A 19.ª edição do MOTELX inaugura ainda a
nova secção Suite 13, um espaço que pretende aprofundar filmografias de alguma forma desacreditadas no seu tempo e que na actualidade se reciclam sob diferentes perspectivas e sob a lente dos nossos tempos: acelerados, extremados e enigmáticos. No seu primeiro ano, o foco da mesma vai para
Herschell Gordon Lewis, cineasta cuja alcunha “
Padrinho do Gore” logo deixa antever as possíveis metáforas para os Estados Unidos de hoje.
A guardiã do
cinema underground, experimental e de vanguarda no MOTELX, a SectionX, apresentou um dos seus destaques uma distopia em forma de trilogia. Do austríaco
Norbert Pfaffenbichler,
a saga “2551” desdobra-se em “
2551.01 — The Kid”, “
2551.02 — The Orgy of the Damned” e “
2551.03 — The End” e joga-nos, sem receios nem licença, para uma cinematografia completamente punk e grotesca. Numa espécie de ingenuidade macabra, bem
low-budget, seguimos no encalço de uma criatura meio homem, meio macaco, que não abdica da sua máscara. O realizador define o seu género como “
dystopic slapstick” e recorre invariavelmente ao humor negro e à violência depravada. Pelo caminho, sobretudo no primeiro “episódio”, pisca o olho a Charlie Chaplin, como o subtítulo “The Kid” logo sugere.
Regressa o
Prémio MOTELX - Melhor Guião de Terror Português, a competição de escrita para cinema mais arrepiante do país. A concurso, nesta terceira edição que volta a
premiar o vencedor final com 2000€, estão seis argumentos ainda à procura de produção: “Carneiro de Babel”, de Francisco Barbosa, “Era Uma Vez no Apocalipse”, de Tiago Pimentel e António Miguel Pereira, “O estripador de Lisboa”, de João Ruela Branco e Nuno Martini, “Quem Mata no Camarido? (Seis Betos e Meia)” de António Xavier Rodrigues, “Tarso”, de Stephane Oliveira e “Um Tipo de Ausência”, de Catarina Araújo.
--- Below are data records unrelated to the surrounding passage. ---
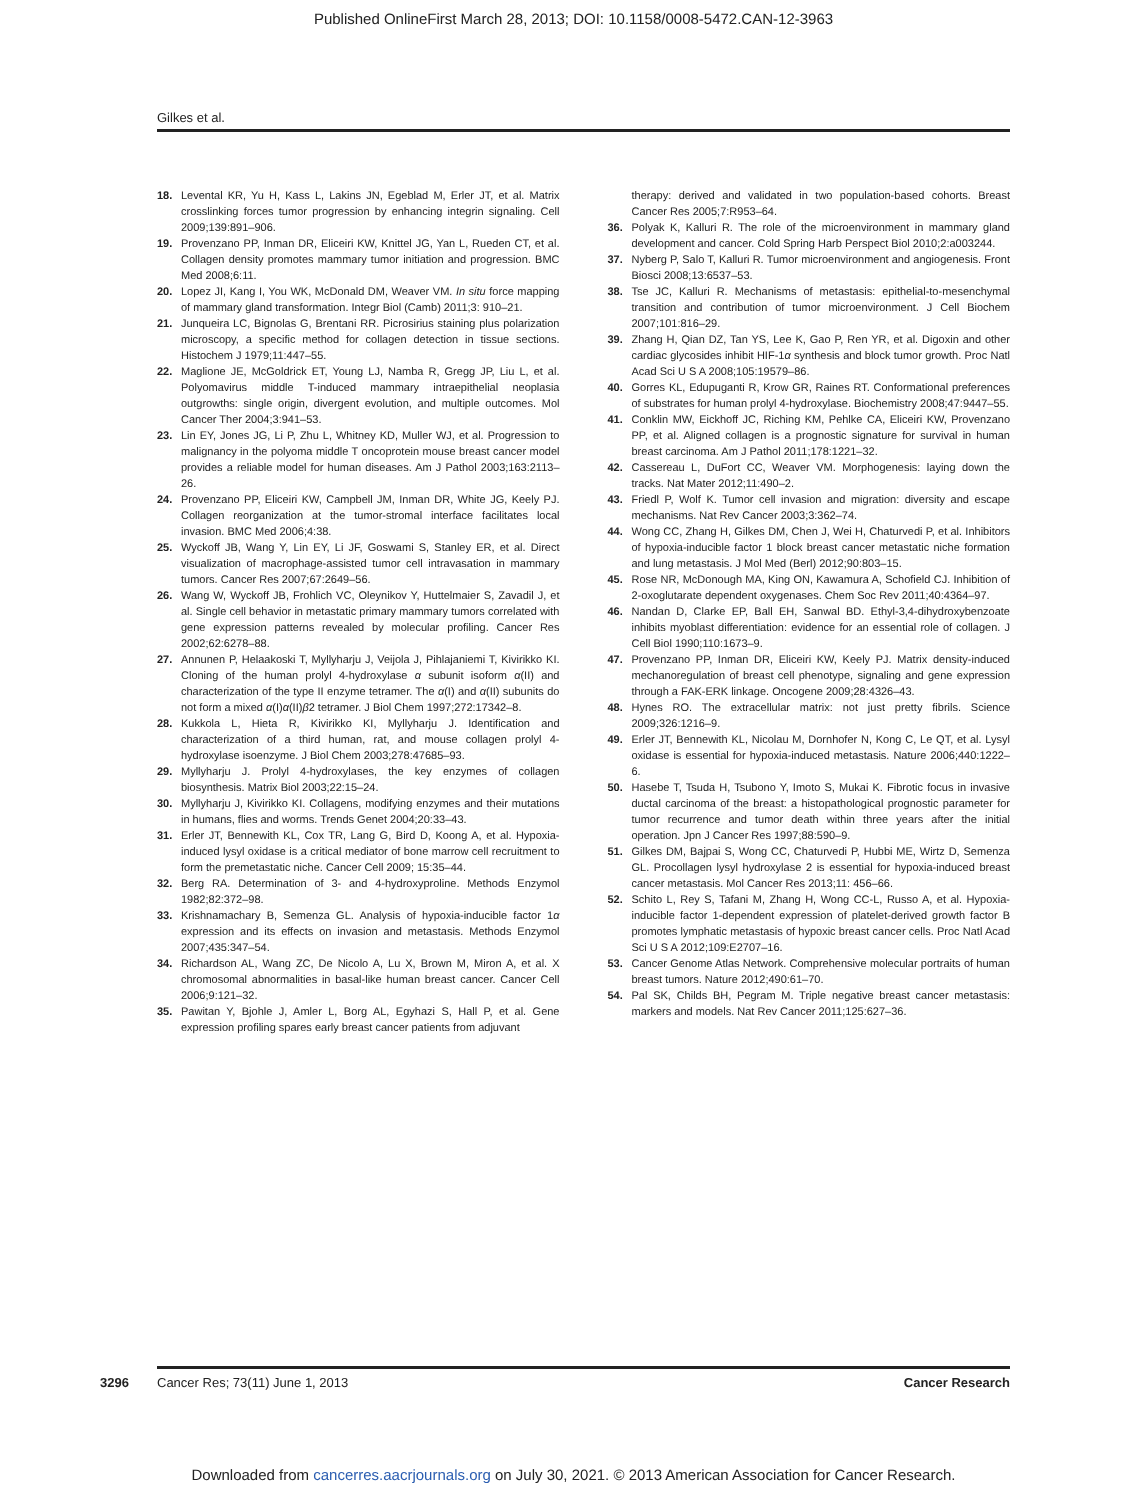Published OnlineFirst March 28, 2013; DOI: 10.1158/0008-5472.CAN-12-3963
Gilkes et al.
18. Levental KR, Yu H, Kass L, Lakins JN, Egeblad M, Erler JT, et al. Matrix crosslinking forces tumor progression by enhancing integrin signaling. Cell 2009;139:891–906.
19. Provenzano PP, Inman DR, Eliceiri KW, Knittel JG, Yan L, Rueden CT, et al. Collagen density promotes mammary tumor initiation and progression. BMC Med 2008;6:11.
20. Lopez JI, Kang I, You WK, McDonald DM, Weaver VM. In situ force mapping of mammary gland transformation. Integr Biol (Camb) 2011;3: 910–21.
21. Junqueira LC, Bignolas G, Brentani RR. Picrosirius staining plus polarization microscopy, a specific method for collagen detection in tissue sections. Histochem J 1979;11:447–55.
22. Maglione JE, McGoldrick ET, Young LJ, Namba R, Gregg JP, Liu L, et al. Polyomavirus middle T-induced mammary intraepithelial neoplasia outgrowths: single origin, divergent evolution, and multiple outcomes. Mol Cancer Ther 2004;3:941–53.
23. Lin EY, Jones JG, Li P, Zhu L, Whitney KD, Muller WJ, et al. Progression to malignancy in the polyoma middle T oncoprotein mouse breast cancer model provides a reliable model for human diseases. Am J Pathol 2003;163:2113–26.
24. Provenzano PP, Eliceiri KW, Campbell JM, Inman DR, White JG, Keely PJ. Collagen reorganization at the tumor-stromal interface facilitates local invasion. BMC Med 2006;4:38.
25. Wyckoff JB, Wang Y, Lin EY, Li JF, Goswami S, Stanley ER, et al. Direct visualization of macrophage-assisted tumor cell intravasation in mammary tumors. Cancer Res 2007;67:2649–56.
26. Wang W, Wyckoff JB, Frohlich VC, Oleynikov Y, Huttelmaier S, Zavadil J, et al. Single cell behavior in metastatic primary mammary tumors correlated with gene expression patterns revealed by molecular profiling. Cancer Res 2002;62:6278–88.
27. Annunen P, Helaakoski T, Myllyharju J, Veijola J, Pihlajaniemi T, Kivirikko KI. Cloning of the human prolyl 4-hydroxylase α subunit isoform α(II) and characterization of the type II enzyme tetramer. The α(I) and α(II) subunits do not form a mixed α(I)α(II)β2 tetramer. J Biol Chem 1997;272:17342–8.
28. Kukkola L, Hieta R, Kivirikko KI, Myllyharju J. Identification and characterization of a third human, rat, and mouse collagen prolyl 4-hydroxylase isoenzyme. J Biol Chem 2003;278:47685–93.
29. Myllyharju J. Prolyl 4-hydroxylases, the key enzymes of collagen biosynthesis. Matrix Biol 2003;22:15–24.
30. Myllyharju J, Kivirikko KI. Collagens, modifying enzymes and their mutations in humans, flies and worms. Trends Genet 2004;20:33–43.
31. Erler JT, Bennewith KL, Cox TR, Lang G, Bird D, Koong A, et al. Hypoxia-induced lysyl oxidase is a critical mediator of bone marrow cell recruitment to form the premetastatic niche. Cancer Cell 2009; 15:35–44.
32. Berg RA. Determination of 3- and 4-hydroxyproline. Methods Enzymol 1982;82:372–98.
33. Krishnamachary B, Semenza GL. Analysis of hypoxia-inducible factor 1α expression and its effects on invasion and metastasis. Methods Enzymol 2007;435:347–54.
34. Richardson AL, Wang ZC, De Nicolo A, Lu X, Brown M, Miron A, et al. X chromosomal abnormalities in basal-like human breast cancer. Cancer Cell 2006;9:121–32.
35. Pawitan Y, Bjohle J, Amler L, Borg AL, Egyhazi S, Hall P, et al. Gene expression profiling spares early breast cancer patients from adjuvant
therapy: derived and validated in two population-based cohorts. Breast Cancer Res 2005;7:R953–64.
36. Polyak K, Kalluri R. The role of the microenvironment in mammary gland development and cancer. Cold Spring Harb Perspect Biol 2010;2:a003244.
37. Nyberg P, Salo T, Kalluri R. Tumor microenvironment and angiogenesis. Front Biosci 2008;13:6537–53.
38. Tse JC, Kalluri R. Mechanisms of metastasis: epithelial-to-mesenchymal transition and contribution of tumor microenvironment. J Cell Biochem 2007;101:816–29.
39. Zhang H, Qian DZ, Tan YS, Lee K, Gao P, Ren YR, et al. Digoxin and other cardiac glycosides inhibit HIF-1α synthesis and block tumor growth. Proc Natl Acad Sci U S A 2008;105:19579–86.
40. Gorres KL, Edupuganti R, Krow GR, Raines RT. Conformational preferences of substrates for human prolyl 4-hydroxylase. Biochemistry 2008;47:9447–55.
41. Conklin MW, Eickhoff JC, Riching KM, Pehlke CA, Eliceiri KW, Provenzano PP, et al. Aligned collagen is a prognostic signature for survival in human breast carcinoma. Am J Pathol 2011;178:1221–32.
42. Cassereau L, DuFort CC, Weaver VM. Morphogenesis: laying down the tracks. Nat Mater 2012;11:490–2.
43. Friedl P, Wolf K. Tumor cell invasion and migration: diversity and escape mechanisms. Nat Rev Cancer 2003;3:362–74.
44. Wong CC, Zhang H, Gilkes DM, Chen J, Wei H, Chaturvedi P, et al. Inhibitors of hypoxia-inducible factor 1 block breast cancer metastatic niche formation and lung metastasis. J Mol Med (Berl) 2012;90:803–15.
45. Rose NR, McDonough MA, King ON, Kawamura A, Schofield CJ. Inhibition of 2-oxoglutarate dependent oxygenases. Chem Soc Rev 2011;40:4364–97.
46. Nandan D, Clarke EP, Ball EH, Sanwal BD. Ethyl-3,4-dihydroxybenzoate inhibits myoblast differentiation: evidence for an essential role of collagen. J Cell Biol 1990;110:1673–9.
47. Provenzano PP, Inman DR, Eliceiri KW, Keely PJ. Matrix density-induced mechanoregulation of breast cell phenotype, signaling and gene expression through a FAK-ERK linkage. Oncogene 2009;28:4326–43.
48. Hynes RO. The extracellular matrix: not just pretty fibrils. Science 2009;326:1216–9.
49. Erler JT, Bennewith KL, Nicolau M, Dornhofer N, Kong C, Le QT, et al. Lysyl oxidase is essential for hypoxia-induced metastasis. Nature 2006;440:1222–6.
50. Hasebe T, Tsuda H, Tsubono Y, Imoto S, Mukai K. Fibrotic focus in invasive ductal carcinoma of the breast: a histopathological prognostic parameter for tumor recurrence and tumor death within three years after the initial operation. Jpn J Cancer Res 1997;88:590–9.
51. Gilkes DM, Bajpai S, Wong CC, Chaturvedi P, Hubbi ME, Wirtz D, Semenza GL. Procollagen lysyl hydroxylase 2 is essential for hypoxia-induced breast cancer metastasis. Mol Cancer Res 2013;11: 456–66.
52. Schito L, Rey S, Tafani M, Zhang H, Wong CC-L, Russo A, et al. Hypoxia-inducible factor 1-dependent expression of platelet-derived growth factor B promotes lymphatic metastasis of hypoxic breast cancer cells. Proc Natl Acad Sci U S A 2012;109:E2707–16.
53. Cancer Genome Atlas Network. Comprehensive molecular portraits of human breast tumors. Nature 2012;490:61–70.
54. Pal SK, Childs BH, Pegram M. Triple negative breast cancer metastasis: markers and models. Nat Rev Cancer 2011;125:627–36.
3296 Cancer Res; 73(11) June 1, 2013 Cancer Research
Downloaded from cancerres.aacrjournals.org on July 30, 2021. © 2013 American Association for Cancer Research.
No campo dos Eventos, o MOTELX 2025 tem mais boas-novas. O
Digital Film Festival dedica-se a conteúdos audiovisuais de formato digital e vai centrar-se em
três formatos principais: Short Movies and Mobile, Pilotos de Webséries e Videocasts. Promovido pela
Thumb Media, esta primeira edição da iniciativa
vai ocupar a Sala 2 do Cinema São Jorge durante os dias 10 e 11 de Setembro. À imagem do que já aconteceu no passado, o MOTELX volta a acolher um festival dentro do festival e a promover e incentivar a produção videográfica independente.
Mais novidades sobre a restante programação da 19.ª edição do MOTELX em breve.